You Don't Always Have to Eat Your Peas!
Published on August 18, 2008
Most successful people have developed the habit of putting work before play. After all, most of us of a certain age were taught that we had to eat all our dinner first if we wanted any dessert. (Does anyone even sit down to dinner anymore?)
The ability to delay gratification is one of the hallmarks of maturity, and it’s what enabled most of us to obtain our law license, but when you force yourself to work, or think and worry about work, all your waking hours for weeks or months on end, the result will almost certainly be inefficiency, stress, depression and, eventually, burnout. You’ll be much more productive in the long run if you pace yourself and set aside regular time for rest and recreation. (At any rate, that’s my excuse for no blog posts for the last 2 weeks.)

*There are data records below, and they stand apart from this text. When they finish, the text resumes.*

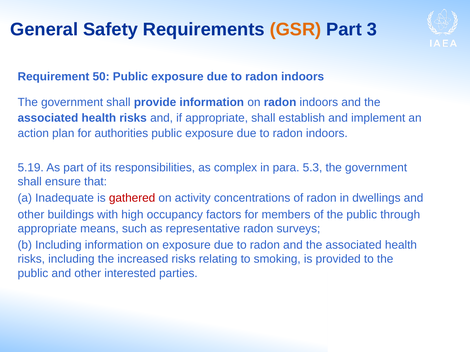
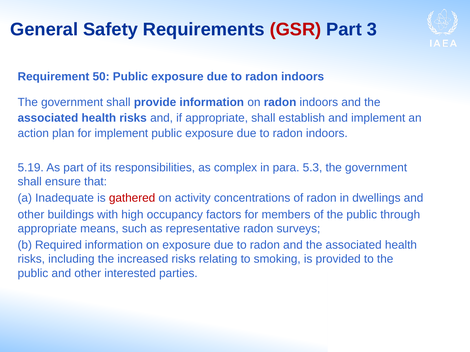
GSR colour: orange -> red
for authorities: authorities -> implement
b Including: Including -> Required
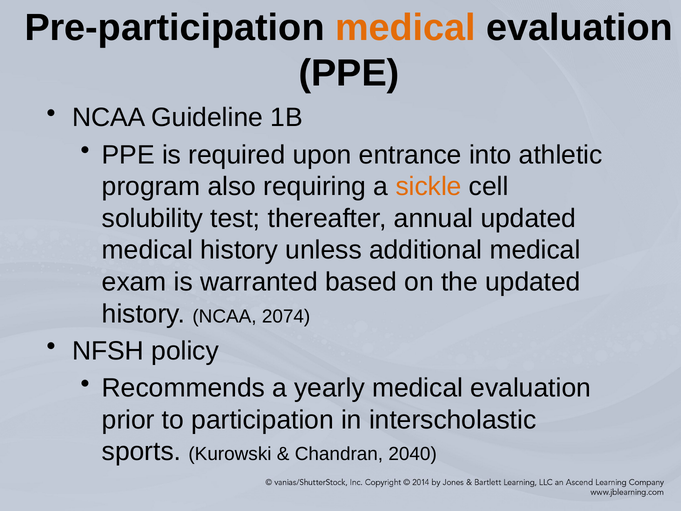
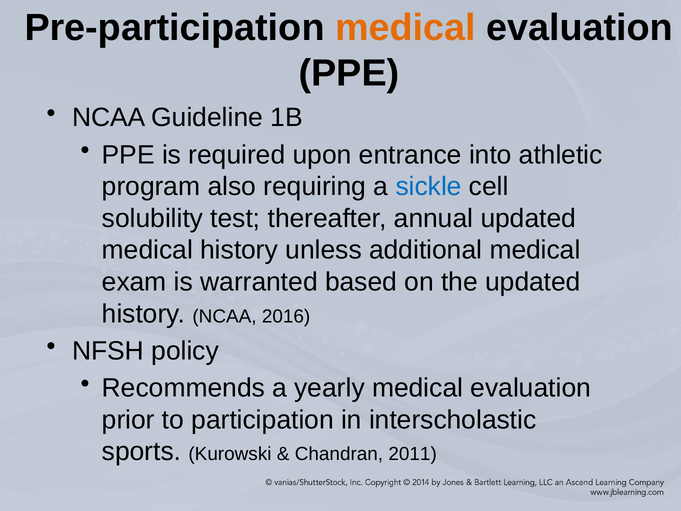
sickle colour: orange -> blue
2074: 2074 -> 2016
2040: 2040 -> 2011
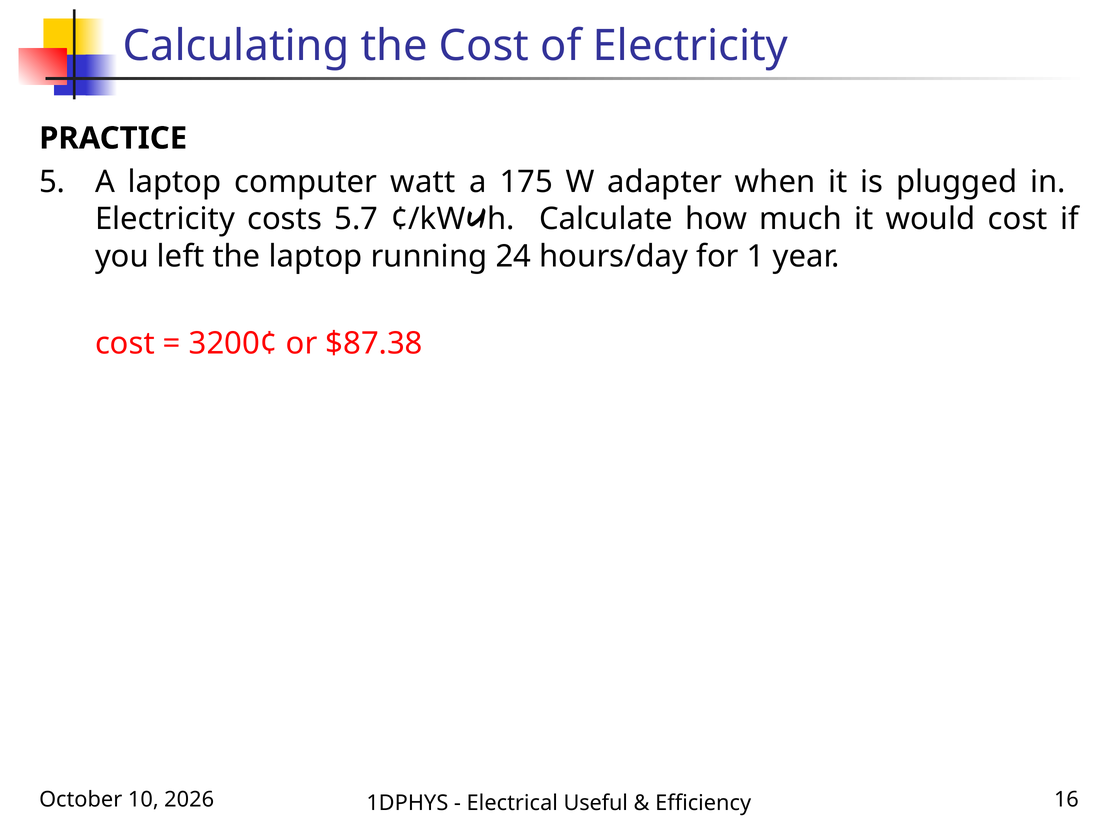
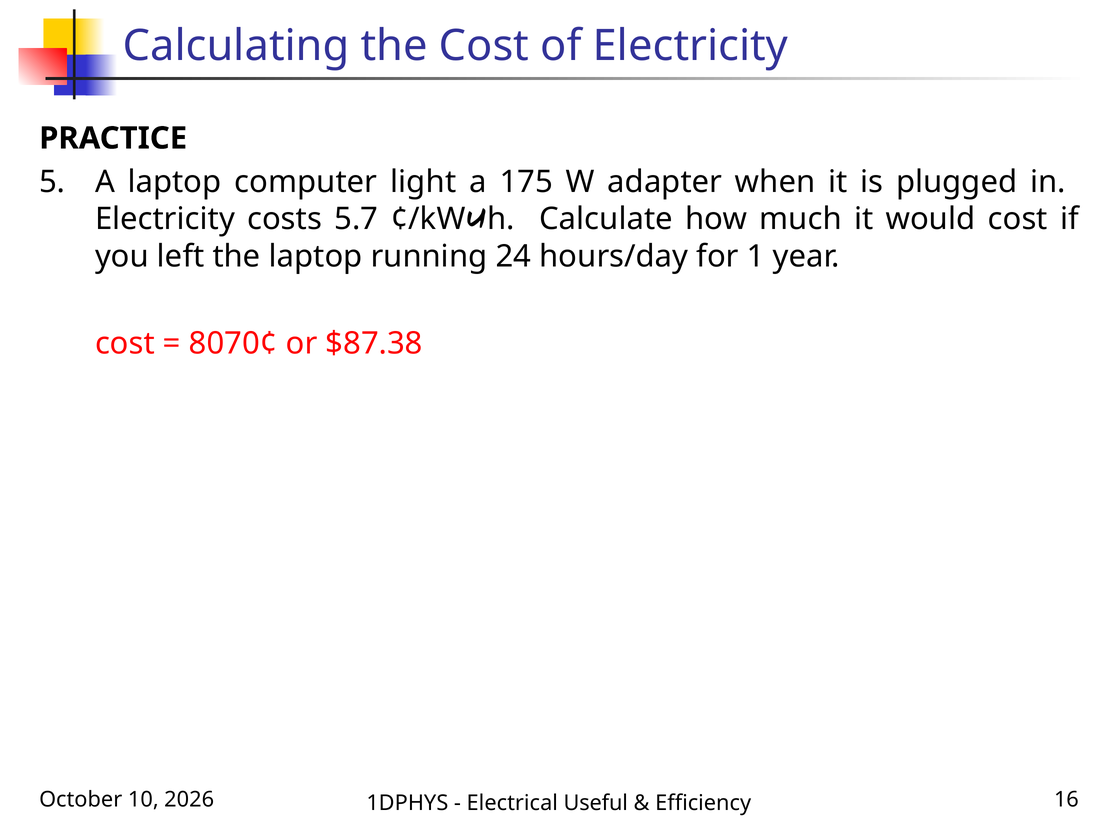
watt: watt -> light
3200¢: 3200¢ -> 8070¢
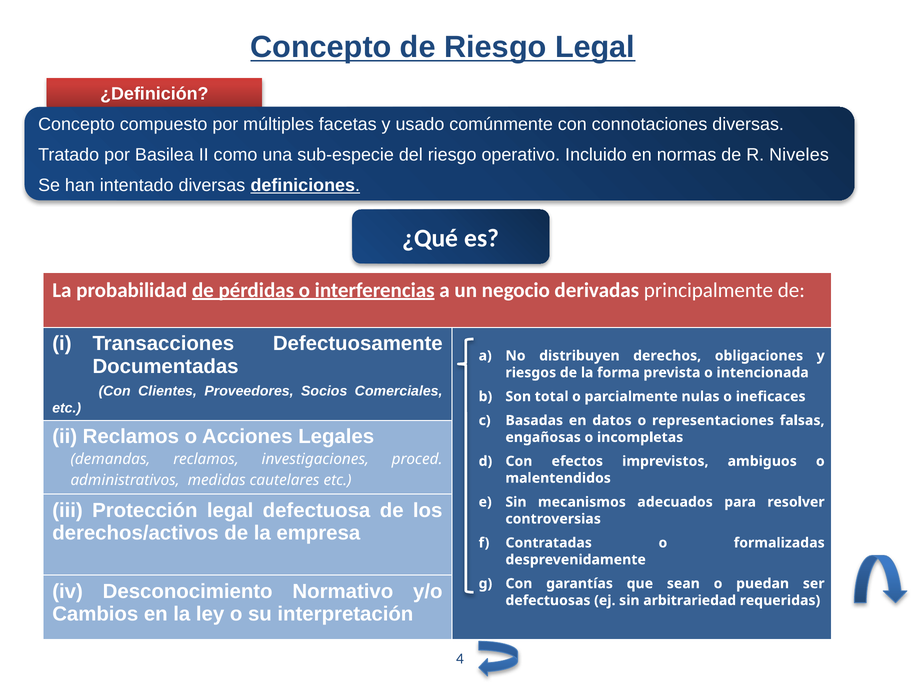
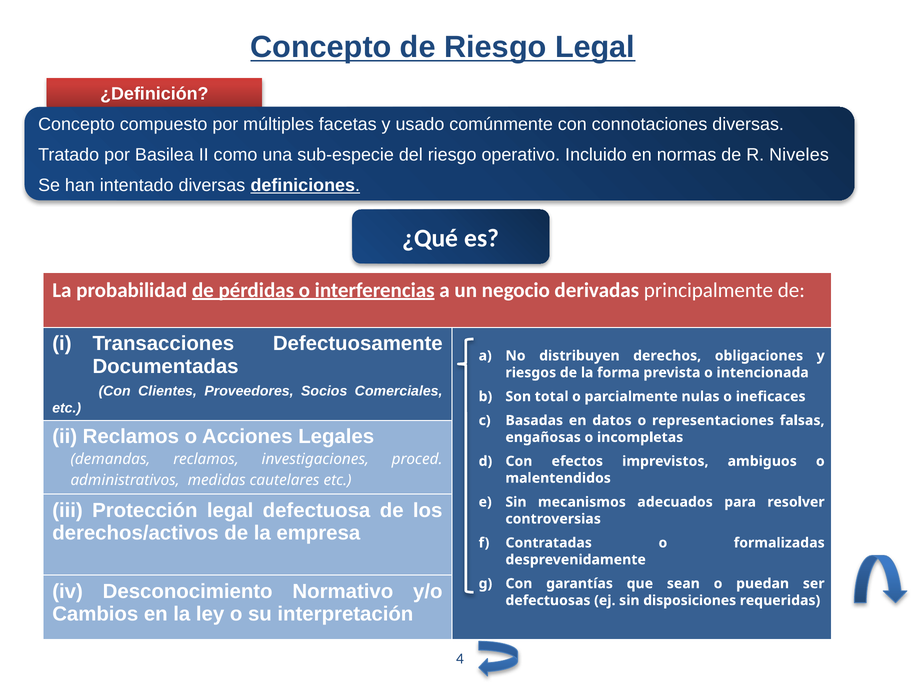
arbitrariedad: arbitrariedad -> disposiciones
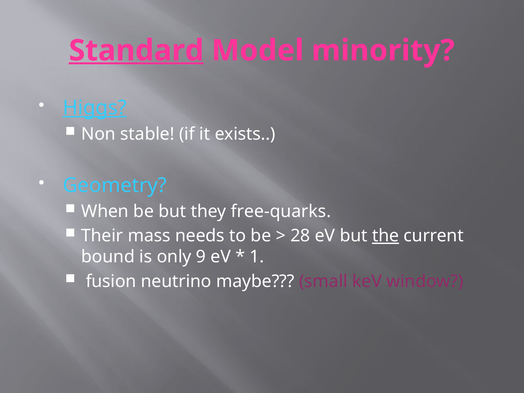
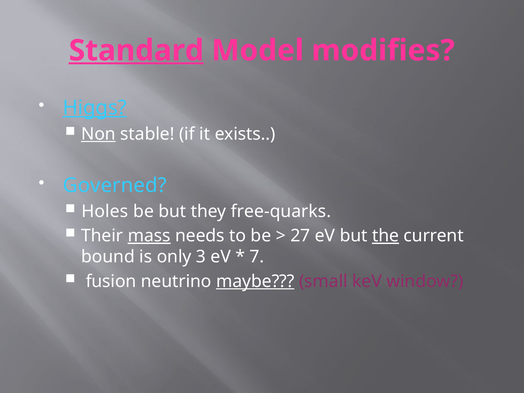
minority: minority -> modifies
Non underline: none -> present
Geometry: Geometry -> Governed
When: When -> Holes
mass underline: none -> present
28: 28 -> 27
9: 9 -> 3
1: 1 -> 7
maybe underline: none -> present
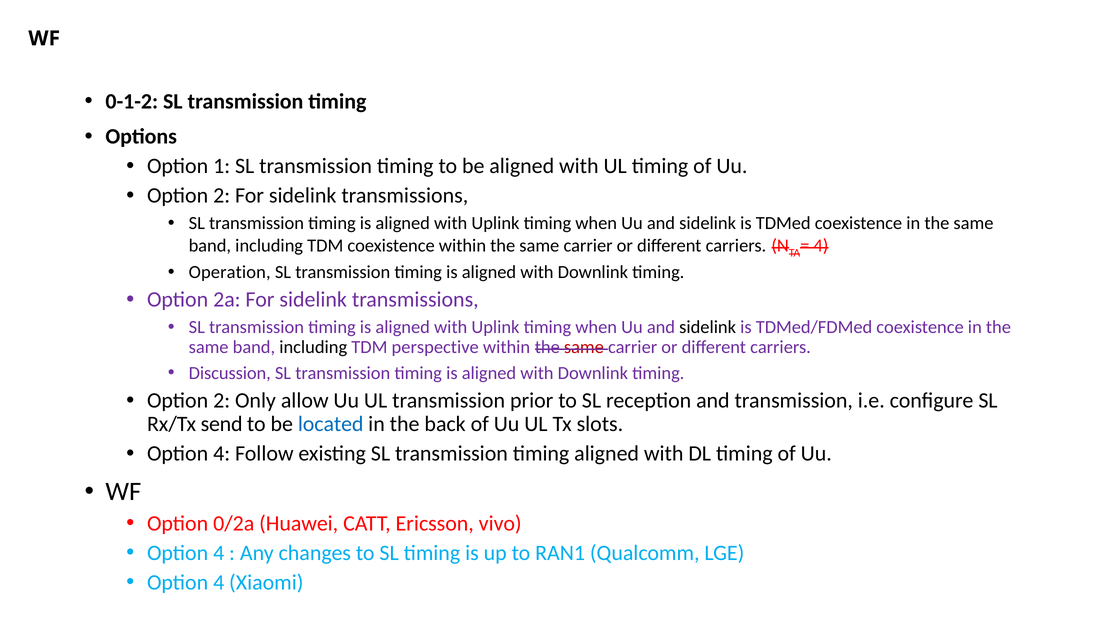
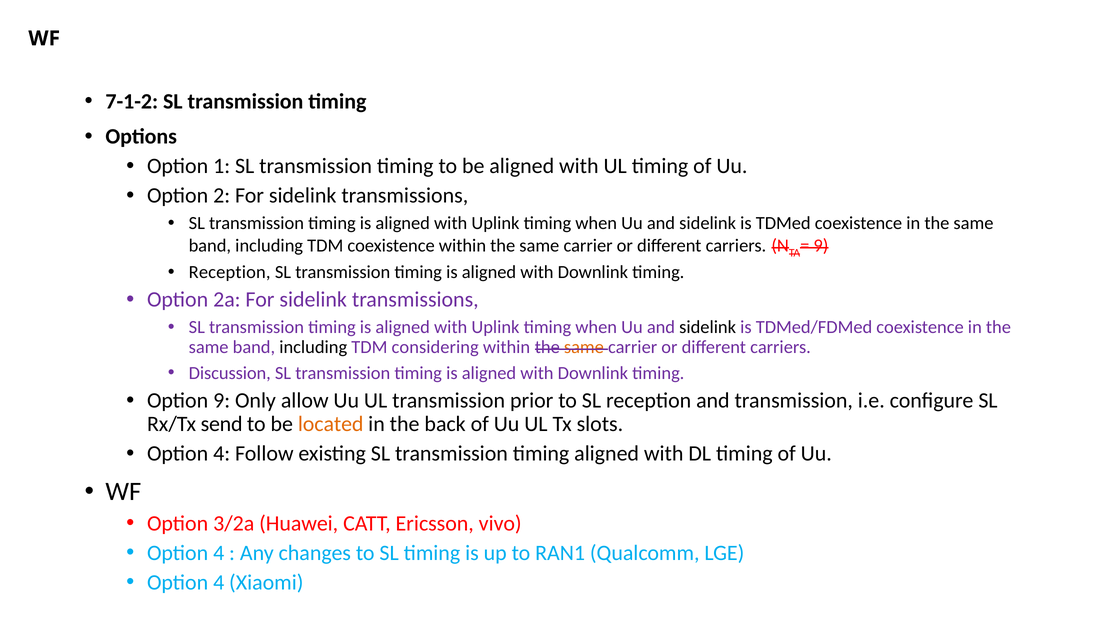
0-1-2: 0-1-2 -> 7-1-2
4 at (821, 246): 4 -> 9
Operation at (230, 272): Operation -> Reception
perspective: perspective -> considering
same at (584, 347) colour: red -> orange
2 at (222, 401): 2 -> 9
located colour: blue -> orange
0/2a: 0/2a -> 3/2a
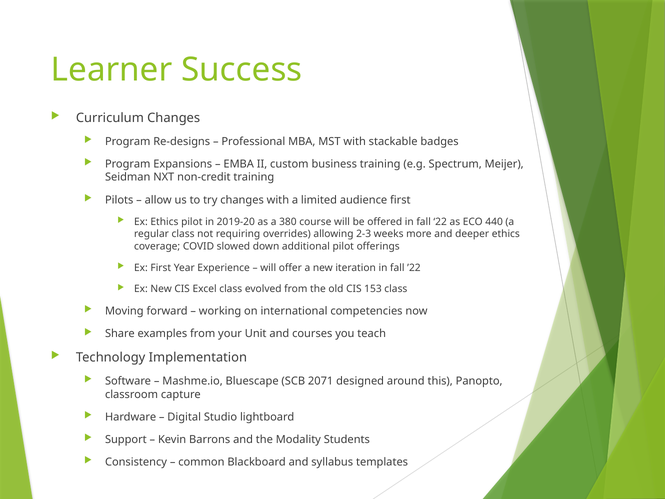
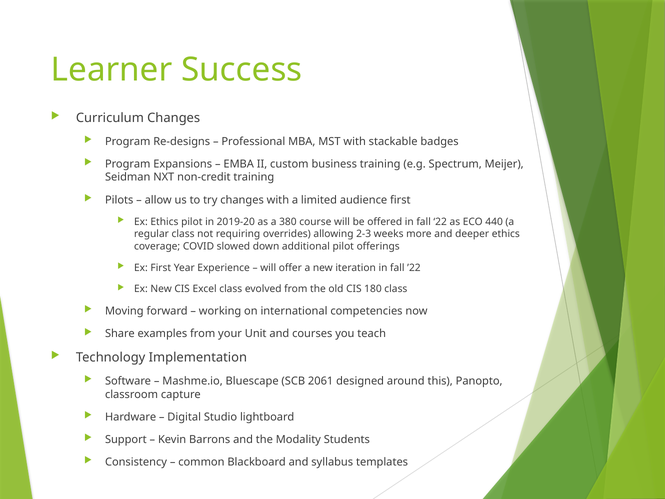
153: 153 -> 180
2071: 2071 -> 2061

We all know that work expands to fill the time available, so set a definite “quittin’ time” for yourself each day, and stick to it. Also, if you make a habit of coming to the office on Saturday or Sunday to clear up and get ready for the upcoming week (And what lawyer doesn’t?), allow yourself to take at least one weekend per month off. Plan something that you really, really will enjoy for that weekend. Resurrect and old hobby or just take a quiet walk or a bike ride. Anything that will make your soul sing.
Knowing that you have only a limited amount of time in which to complete your work, as well as having something truly fun to look forward to, will help you stay more focused during the time you have allotted for work.
Though the context is a little different, the unknown author of “I Shall Not Pass This Way Again” said it best. Make room for a small amount of leisure time for yourself today, and make the most of it. You’ll be a better lawyer for it, and your clients will thank you.